Segment Start: Supplied data
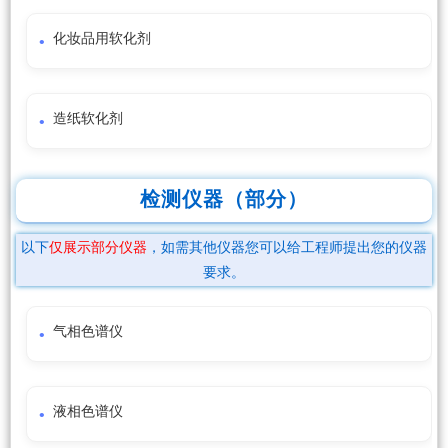
化妆品用软化剂
造纸软化剂
检测仪器（部分）
以下
仅展示部分仪器
，如需其他仪器您可以给工程师提出您的仪器
要求。
气相色谱仪
液相色谱仪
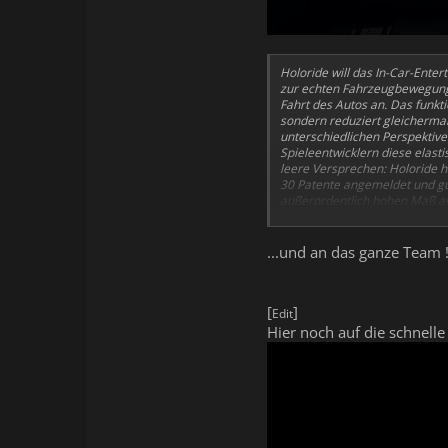
Holoride will das In-Car-Ente
zur echten Fahrzeugbewegung m
Fahrt des Autos an. Das funkti
sondern reduziert gleichermaß
unterschiedlichen Perspektive
Spieleentwicklern diese elast
leere Versprechen: Holoride h
30 Patente angemeldet und gut
außerordentlich hohen Maß an
Zukunftsmarkts mit Hilfe von 
...und an das ganze Team 
[
]
Edit
Hier noch auf die schnell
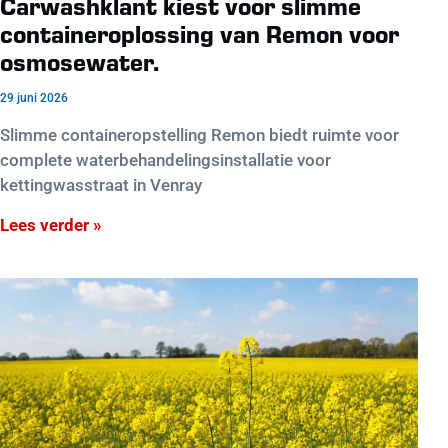
Carwashklant kiest voor slimme
containeroplossing van Remon voor
osmosewater.
29 juni 2026
Slimme containeropstelling Remon biedt ruimte voor
complete waterbehandelingsinstallatie voor
kettingwasstraat in Venray
Lees verder »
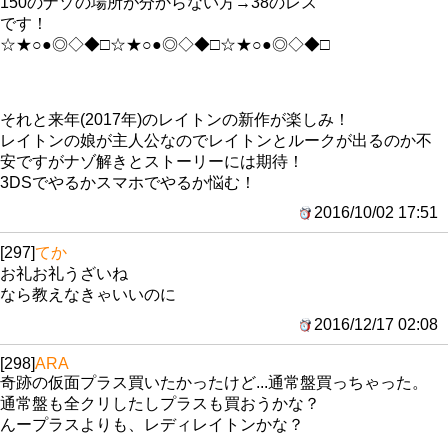
150のナゾの場所が分からない方→38のレス
です！
☆★○●◎◇◆□☆★○●◎◇◆□☆★○●◎◇◆□
それと来年(2017年)のレイトンの新作が楽しみ！
レイトンの娘が主人公なのでレイトンとルークが出るのか不
安ですがナゾ解きとストーリーには期待！
3DSでやるかスマホでやるか悩む！
2016/10/02 17:51
[297]
てか
お礼お礼うざいね
なら教えなきゃいいのに
2016/12/17 02:08
[298]
ARA
奇跡の仮面プラス買いたかったけど...通常盤買っちゃった。
通常盤も全クリしたしプラスも買おうかな？
んープラスよりも、レディレイトンかな？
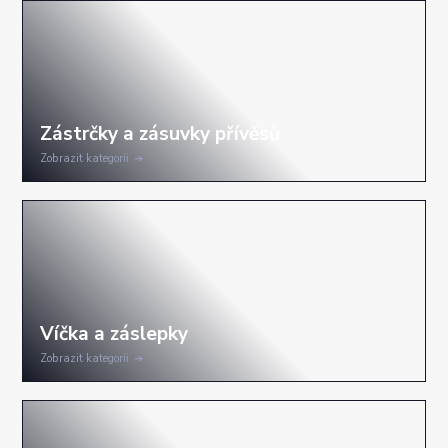
Zobrazit kategorii
Zobrazit kategorii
Segment End: Supplied data
◆ Directive
Which lines above contain the word "Holoride", matching case exactly? Report each of those lines in full.

◆ Your response
Holoride will das In-Car-Ente
leere Versprechen: Holoride h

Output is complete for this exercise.